Daley is one of 16 others being sued by Michael Tillman, who says he was tortured into confessing to a 1986 murder under the command of former Chicago Police Cmdr. Jon Burge.
Burge is also one of the defendants in the Tillman suit.
More than 100 mostly African American and Latino men say Burge and men under his watch tortured false confessions out of them from the 1970s to the 1990s.
Attorneys note 15 men with torture claims against Burge and his cohorts are still behind bars and several others have been freed or exonerated. At least six men have civil suits pending against Burge.
Burge has never faced criminal charges for abuse. In 1993, he was fired from the Chicago Police Department over the 1982 beating and burning of Andrew Wilson, a suspect later convicted of killing two police officers.
Last year, Burge was convicted of perjury and obstruction of justice for lying in a civil court case when asked if he knew about the torture. He is currently serving a four-and-a-half year sentence in a federal prison.
Tillman served nearly 24 years behind bars before he was finally released last year and given a certificate of innocence from the Cook County Circuit Court. In his civil lawsuit, Tillman alleges the city conspired to cover up the torture cases.
Daley stepped down as mayor in May after 22 years in office. He served as Cook County state’s attorney for eight years before becoming mayor and has been named in previous lawsuits filed by torture victims. However, judges have repeatedly dismissed him as a defendant, citing the absolute immunity given to prosecutors.
Attorneys for Tillman argue Daley could still be sued for his role in the alleged torture cover up as mayor.
Judge Rebecca Pallmeyer agreed, ruling in July that Daley should remain as a defendant on counts that accuse him in participating in an alleged conspiracy to cover up torture during his mayoral tenure.
Tillman’s attorney, Flint Taylor, with the People’s Law Office, told the Chicago Tribune the ruling is a very significant victory in the case. “It’s the first time that a federal judge has acknowledged that Daley was part of a conspiracy to cover up the torture,” he said.
Daley and his city-hired attorneys have received notice to appear for deposition on Sept. 8. However, Daley filed a motion asking to be dismissed from Tillman’s suit. A ruling on the motion has not been issued yet.
Meanwhile Chicago’s current Mayor Rahm Emanuel says he and the city have an obligation to front Daley’s legal expenses.
The city also continues to pay the legal bills of Jon Burge, yet Emanuel agrees with Ill. Attorney General Lisa Madigan that Burge should lose his city pension because he was convicted.
In other news, a group of 60 elected officials, judges and attorneys are calling on the Illinois Supreme Court to order hearings into allegations that at least 15 men remain in jail despite their claims of torture under Burge.
The friend-of-the-court brief, filed this week, includes the signatures of former Illinois Gov.
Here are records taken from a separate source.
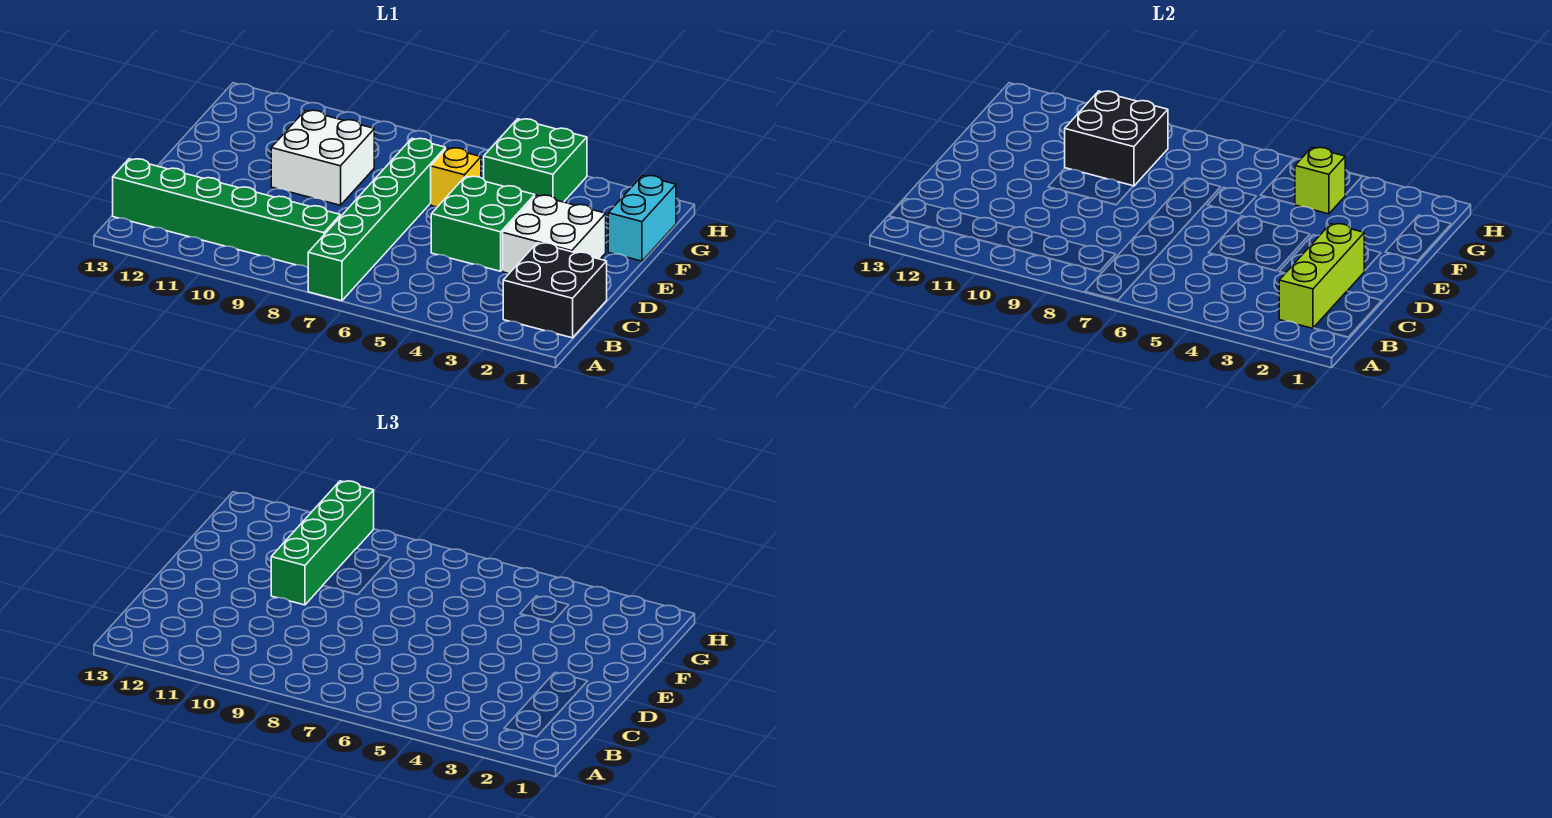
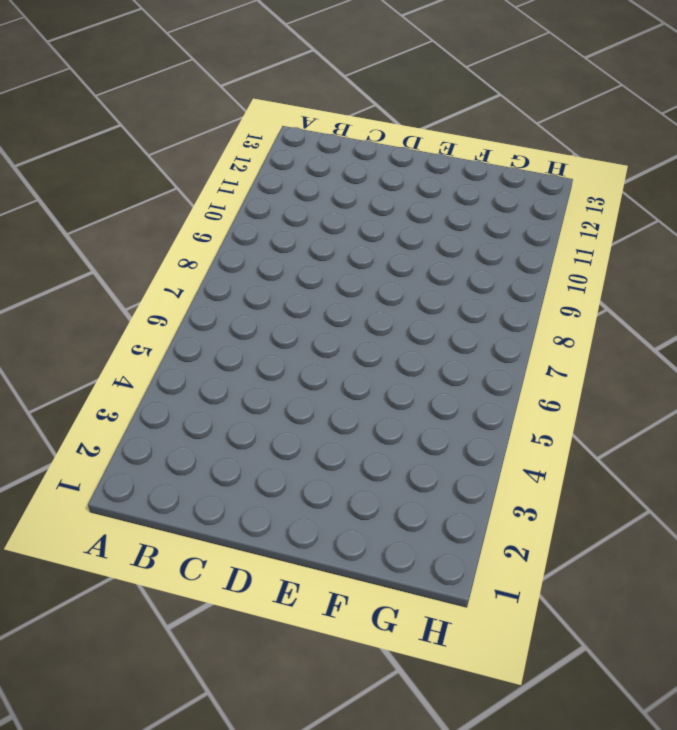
none -> green 1x6 brick [308,139,446,301]
none -> black 2x2 brick [503,243,607,338]
none -> green 1x6 brick [113,159,340,268]

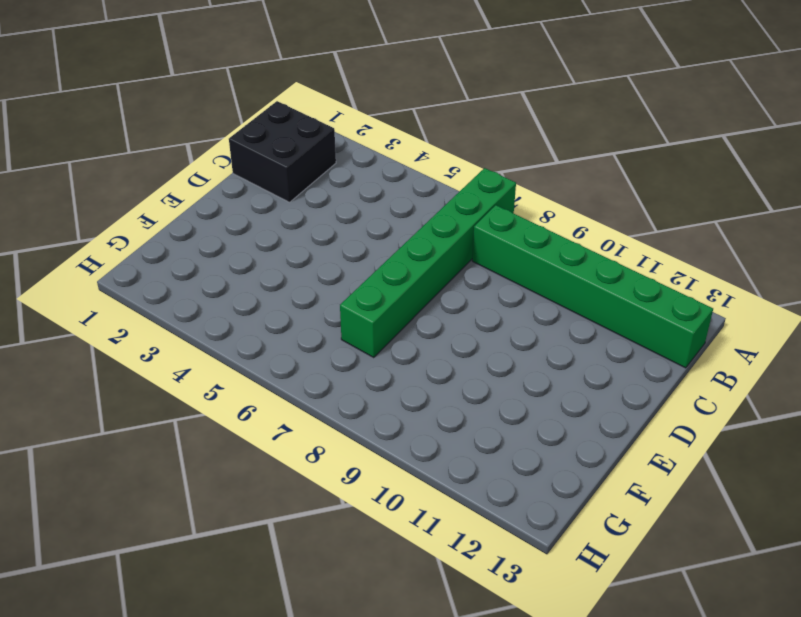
none -> white 2x2 brick [503,195,606,274]
none -> green 2x2 brick [431,176,535,271]
none -> white 2x2 brick [271,110,374,205]

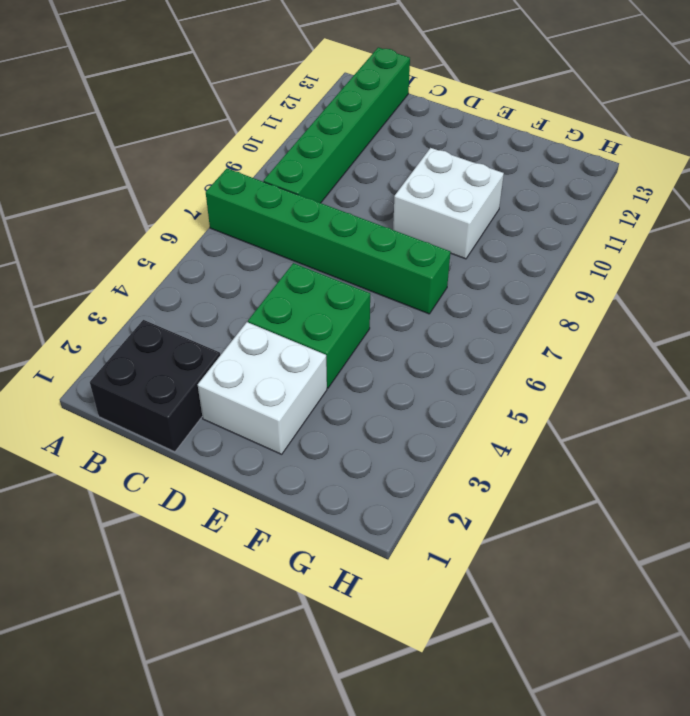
none -> cyan 1x2 brick [608,176,676,261]
none -> yellow 1x1 brick [431,148,481,207]
none -> green 2x2 brick [484,119,587,202]

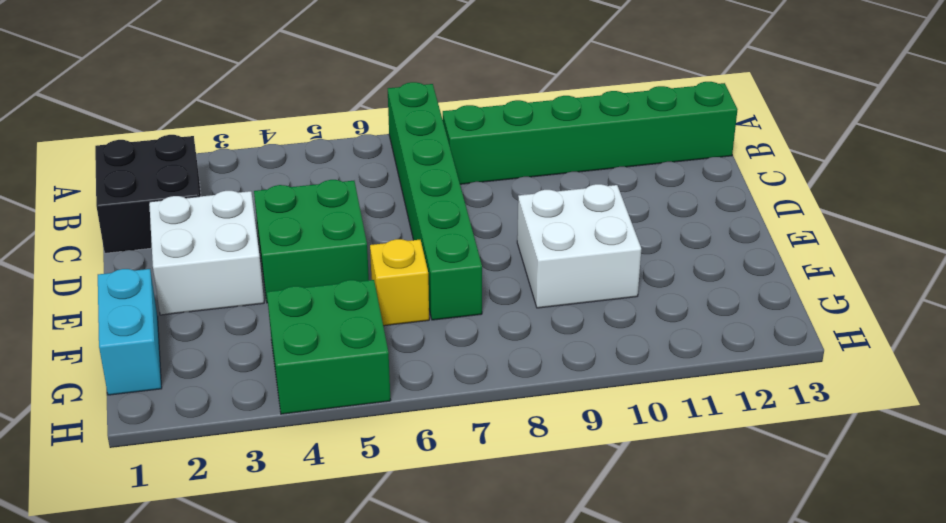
none -> lime 1x3 brick [1279,224,1364,328]
none -> black 2x2 brick [1065,91,1168,186]
none -> lime 1x1 brick [1295,147,1345,214]

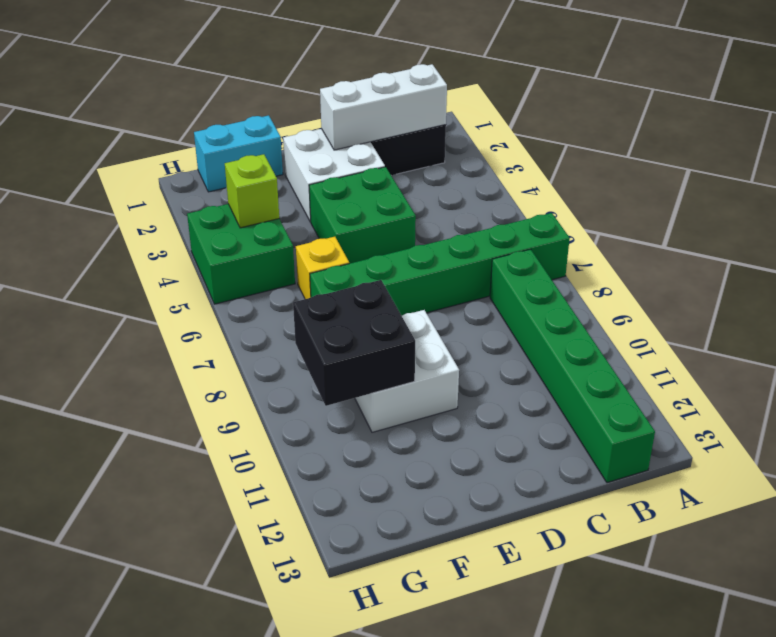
white 1x3 brick [320,64,447,150] -> lime 1x3 brick [1279,224,1364,328]
none -> green 1x4 brick [271,481,374,605]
Jim Thompson and former U.S. Sen. Adlai E. Stevenson III.
Lawyers filed the brief in the case of Stanley Wrice, an inmate that has been claiming since 1982 that Burge’s officers tortured him into confessing a sexual assault crime he says he never committed.
Wrice, 57, is serving a 100-year sentence and is one of the longest-serving inmates with a Burge torture claim. He says Burge’s men beat him.
Each of Wrice’s attempts for a new hearing had been turned down until December, when the appellate court granted him a new evidentiary hearing.
Attorneys note the brief marks the first effort on behalf of alleged Burge victims as a group and not separate individual cases.
The brief asks the high court to order prosecutors to identify each inmate who claims their confessions was coerced by Burge or his men, appoint lawyers to inmates who need them, order evidentiary hearings in the cases and to order the Cook County Circuit Court to vacate the convictions of inmates whose convictions were based on coerced confessions.